How you use your body and your hands is a major element of being a speaker who's easy to listen to. The audience will focus on what you're saying if you stand before them looking confident, sure of yourself and happy to be there for the next 20-40 minutes. Here is a basic technique that'll make you look and feel cool and competent, no matter what's going on inside.
Before you start to speak, take three deep breaths and look the audience in the eye. Move your head from left to right and back again, taking in everyone seated before you. Smile. Choose three people to speak directly to, one on the left, center and right. These are your guideposts to make sure you'll always make eye contact with the whole audience.
If you're behind a lectern, settle your notes comfortably before you start. If you're using a slide clicker, hold it gently, don't squeeze it to death. Remember not to lean on the lectern. You can use one hand to gesture while the other rests on it gently if you like. Keep smiling.

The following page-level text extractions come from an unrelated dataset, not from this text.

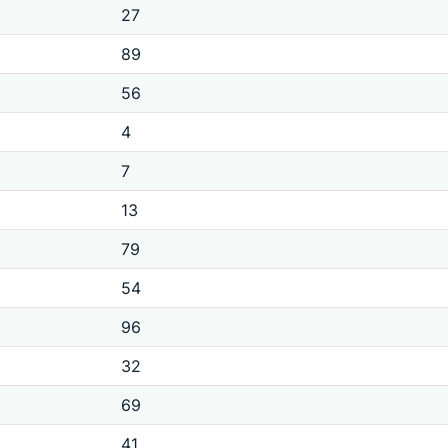
27
89
56
4
7
13
79
54
96
32
69
41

When you're rehearsing your speech ahead of time, find a few appropriate moments to move away from the lectern and speak directly to the audience. Get as close to them as you comfortably can. Keep your eyes on them as you make your key point, bending your elbows gently as you gesture to emphasize your key phrases. When you've finished discussing this point, walk back toward the lectern and repeat the process a few minutes later. Remember to keep glancing at your three chosen people on the left, center and right.
Moving gently and slowly this way will make it easier for the audience to both see and hear you. Bending your elbows gives the impression that you're relaxed and comfortable in your skin. Standing in one spot while you're making your key points helps you make direct eye contact with the audience and let your passion for your subject shine through.
Focus on the audience members who are really listening. Don't worry about the ones who aren't. As long as you continue to look at your three chosen listeners, the entire audience will hear and see you. You'll seem comfortable, in control and glad to be talking to them. Your body will move gracefully, your gestures will be natural, and the audience will be focusing on how strong and confident you appear.
You'll never have to worry about where to stand or how to move about the stage because you'll know exactly what to do at every moment. You can focus on the gift you're giving the audience. The more you concentrate on them, the less you'll think about yourself. When you forget to think about yourself, you automatically become the unique and sexy speaker they came to hear!